First-line ribociclib plus letrozole in postmenopausal women with HR+ , HER2- advanced breast cancer: Tumor response and pain reduction in the phase 3 MONALEESA-2 trial.

机构信息

University of Ulm, Helmholtzstraße 18, 89081, Ulm, Germany.

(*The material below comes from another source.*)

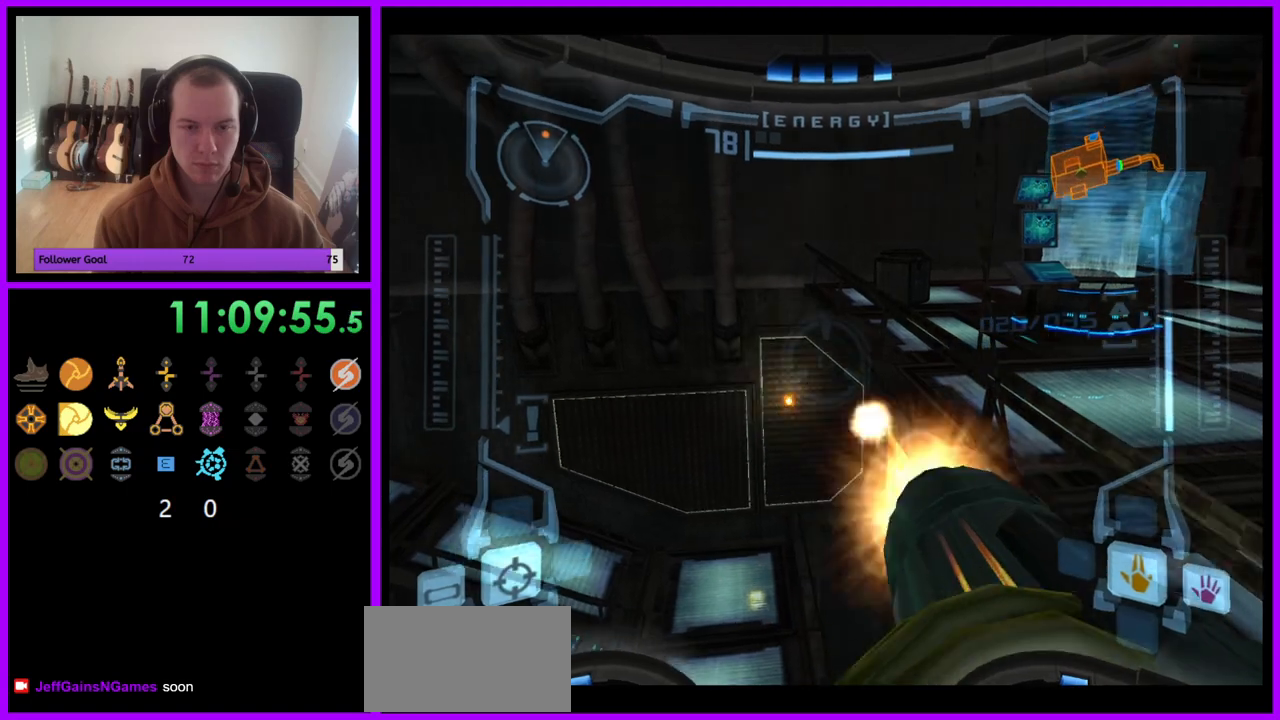
{"buttons": ["R1"], "left_stick": "down", "right_stick": "center", "events": [[17, "A", "down"], [100, "A", "up"], [100, "left_stick", "down"], [200, "A", "down"], [267, "A", "up"], [367, "A", "down"], [450, "A", "up"]]}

Hospital Universitario Virgen de la Victoria, IBIMA, Málaga, Spain.

出版信息

Breast Cancer Res Treat. 2018 Jun;169(3):469-479. doi: 10.1007/s10549-017-4658-x. Epub 2018 Feb 5.

Abstract

PURPOSE

The phase 3 MONALEESA-2 study demonstrated that addition of ribociclib (RIB) to letrozole (LET) significantly improved progression-free survival (PFS) in patients (pts) with hormone receptor-positive (HR+), HER2-negative (HER2-) advanced breast cancer (ABC). Here, we evaluated duration of response (DoR), tumor shrinkage, PFS by treatment-free interval (TFI), and health-related quality of life (HRQoL).

METHODS

Postmenopausal women (N = 668) with HR+ , HER2- ABC and no prior systemic therapy for ABC were randomized to RIB (600 mg/day; 3 weeks on/1 week off) plus LET (2.5 mg/day; continuous) or placebo (PBO) plus LET. Primary end point was PFS; HRQoL was the secondary end point; DoR was exploratory end point and PFS by TFI was post hoc analysis.

RESULTS

Of 501 pts with measurable disease and confirmed complete or partial response, median DoR was 26.7 months (95% CI, 24.0-NR) in the RIB arm versus 18.6 months (95% CI, 14.8-23.1) in the PBO arm. At 8 weeks, more pts in the RIB arm (32%) versus the PBO arm (17%) experienced best percentage change ≥ 60%. The average pain reduction was greater in the RIB arm (26%) versus the PBO arm (15%). PFS benefit was seen with RIB vs PBO, irrespective of TFI.

CONCLUSION

RIB plus LET versus PBO plus LET is associated with earlier and more durable tumor response, greater degree of tumor shrinkage and pain reduction, and PFS benefit irrespective of TFI. These data further support RIB plus LET as a first-line treatment option for postmenopausal women with HR+ , HER2- ABC.

摘要

目的

III 期 MONALEESA-2 研究表明,与来曲唑(LET)单药治疗相比,加入瑞博西利(RIB)可显著改善激素受体阳性(HR+)、HER2 阴性(HER2-)晚期乳腺癌(ABC)患者的无进展生存期(PFS)。在此,我们评估了缓解持续时间(DoR)、肿瘤缩小程度、无治疗间隔(TFI)的 PFS 以及健康相关生活质量(HRQoL)。

方法

绝经后 HR+、HER2-ABC 且既往无 ABC 系统治疗的患者(N=668)按 2:1 的比例随机分组,分别接受 RIB(600mg/天;每 3 周用药 1 周停药)+LET(2.5mg/天;持续用药)或安慰剂(PBO)+LET 治疗。主要终点为 PFS;HRQoL 为次要终点;DoR 为探索性终点,TFI 的 PFS 为事后分析。

结果

在 501 例可测量疾病且完全或部分缓解得到确认的患者中,RIB 组的中位 DoR 为 26.7 个月(95%CI,24.0-NR),而 PBO 组为 18.6 个月(95%CI,14.8-23.1)。在 8 周时,RIB 组(32%)较 PBO 组(17%)有更多患者经历最佳百分比变化≥60%。RIB 组的平均疼痛缓解率(26%)高于 PBO 组(15%)。无论 TFI 如何,RIB 均较 PBO 更能改善 PFS。

结论

与 PBO 加 LET 相比,RIB 加 LET 与更早且更持久的肿瘤反应、更大程度的肿瘤缩小和疼痛缓解以及 PFS 获益相关,而与 TFI 无关。这些数据进一步支持 RIB 加 LET 作为 HR+、HER2-ABC 绝经后女性的一线治疗选择。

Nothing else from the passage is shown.